== Quoted text ==

In this Issue:
Source: Build Initiative - Retrieved June 21, 2013
The Build Initiative recently published a new paper, A framework for choosing a state-level early childhood governance system (May 2013), by R. Elliot and K. Lipper. The paper discusses current state practices for oversight of policies and programs related to children from birth to age five and analyzes different governance approaches, with a particular focus on states that consolidate programs in the state education agency. It also describes the values and policy choices reflected in each governance approach and analyzes why a state might choose one approach over another, based on its context and interests.
Source: Department of Health and Human Services, Office of Planning, Research and Evaluation - June 5, 2014
The use of Quality Rating and Improvement Systems (QRIS) for early care and education is growing across the country. One important piece of evidence about QRIS effectiveness includes information about the ability of a QRIS to measure and rate quality accurately. To help states assess the degree to which decisions about program quality standards and measurement strategies are resulting in accurate, meaningful ratings, the U.S. Department of Health and Human Services' Office of Planning, Research and Evaluation (OPRE), recently published a new tool, Key Elements of a QRIS Validation Plan: Guidance and Planning Template (June 2013), by K. Tout and R. Starr.

== Stated task 1 ==
Count the lines of the entries that contain the string "kern", with case mattering, and give only the number.
The newsletter and the entries have no connection to each other.

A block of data
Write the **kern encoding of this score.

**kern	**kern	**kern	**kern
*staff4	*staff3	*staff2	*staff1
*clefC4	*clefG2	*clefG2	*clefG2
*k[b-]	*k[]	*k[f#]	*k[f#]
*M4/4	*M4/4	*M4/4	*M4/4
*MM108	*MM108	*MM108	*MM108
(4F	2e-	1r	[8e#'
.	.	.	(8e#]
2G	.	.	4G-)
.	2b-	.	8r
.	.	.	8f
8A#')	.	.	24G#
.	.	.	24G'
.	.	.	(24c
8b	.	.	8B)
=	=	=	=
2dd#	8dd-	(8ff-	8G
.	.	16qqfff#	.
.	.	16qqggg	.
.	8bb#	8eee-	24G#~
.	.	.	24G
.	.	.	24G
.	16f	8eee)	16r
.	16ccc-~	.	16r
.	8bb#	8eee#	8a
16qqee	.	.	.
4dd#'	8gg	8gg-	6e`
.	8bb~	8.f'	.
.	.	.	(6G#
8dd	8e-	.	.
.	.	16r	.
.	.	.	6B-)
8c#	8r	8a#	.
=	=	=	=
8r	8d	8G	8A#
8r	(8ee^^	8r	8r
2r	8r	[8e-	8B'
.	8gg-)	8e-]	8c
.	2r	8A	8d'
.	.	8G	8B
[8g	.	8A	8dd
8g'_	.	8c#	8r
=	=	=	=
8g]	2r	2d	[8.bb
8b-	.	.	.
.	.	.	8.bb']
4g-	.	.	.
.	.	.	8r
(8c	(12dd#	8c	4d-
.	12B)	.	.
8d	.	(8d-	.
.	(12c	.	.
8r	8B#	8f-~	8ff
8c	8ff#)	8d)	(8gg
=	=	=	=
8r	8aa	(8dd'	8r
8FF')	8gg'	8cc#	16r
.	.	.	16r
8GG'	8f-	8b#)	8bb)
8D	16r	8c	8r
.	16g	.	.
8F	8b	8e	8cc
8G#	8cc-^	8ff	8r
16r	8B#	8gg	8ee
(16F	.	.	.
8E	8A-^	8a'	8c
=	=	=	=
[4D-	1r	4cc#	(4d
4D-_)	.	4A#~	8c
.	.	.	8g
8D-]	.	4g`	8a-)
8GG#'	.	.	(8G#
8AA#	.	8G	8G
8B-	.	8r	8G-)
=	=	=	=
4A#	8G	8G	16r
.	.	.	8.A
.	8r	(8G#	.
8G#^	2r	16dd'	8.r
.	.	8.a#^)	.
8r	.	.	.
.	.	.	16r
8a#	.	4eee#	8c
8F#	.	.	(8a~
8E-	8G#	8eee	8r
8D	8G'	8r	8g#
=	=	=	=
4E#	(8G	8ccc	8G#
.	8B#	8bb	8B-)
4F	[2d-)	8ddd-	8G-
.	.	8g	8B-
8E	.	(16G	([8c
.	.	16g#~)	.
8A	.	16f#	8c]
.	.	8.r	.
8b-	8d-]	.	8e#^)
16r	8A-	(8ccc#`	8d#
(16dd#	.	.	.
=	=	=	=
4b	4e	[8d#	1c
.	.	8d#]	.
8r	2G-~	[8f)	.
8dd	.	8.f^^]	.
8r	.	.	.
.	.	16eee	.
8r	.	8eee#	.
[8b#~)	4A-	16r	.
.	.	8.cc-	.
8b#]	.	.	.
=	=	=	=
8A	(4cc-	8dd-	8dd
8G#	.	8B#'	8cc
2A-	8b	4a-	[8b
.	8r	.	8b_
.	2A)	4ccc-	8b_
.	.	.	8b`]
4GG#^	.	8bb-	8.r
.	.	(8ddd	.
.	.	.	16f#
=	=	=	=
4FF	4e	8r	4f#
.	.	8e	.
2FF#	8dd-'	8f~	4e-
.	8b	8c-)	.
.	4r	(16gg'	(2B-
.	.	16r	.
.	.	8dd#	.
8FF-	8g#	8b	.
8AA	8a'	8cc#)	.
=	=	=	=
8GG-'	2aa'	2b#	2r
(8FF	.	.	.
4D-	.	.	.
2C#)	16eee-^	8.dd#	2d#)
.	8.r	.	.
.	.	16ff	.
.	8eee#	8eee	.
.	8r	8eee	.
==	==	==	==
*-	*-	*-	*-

== Stated task 2 ==
In one to three sentences, explain why the newsletter says OPRE published Key Elements of a QRIS Validation Plan: Guidance and Planning Template.

== Finished answer 1 ==
2

== Finished answer 2 ==
OPRE published the tool to help states assess how far their decisions about program quality standards and measurement strategies produce accurate, meaningful ratings. This matters because evidence about QRIS effectiveness includes whether a QRIS can measure and rate quality accurately.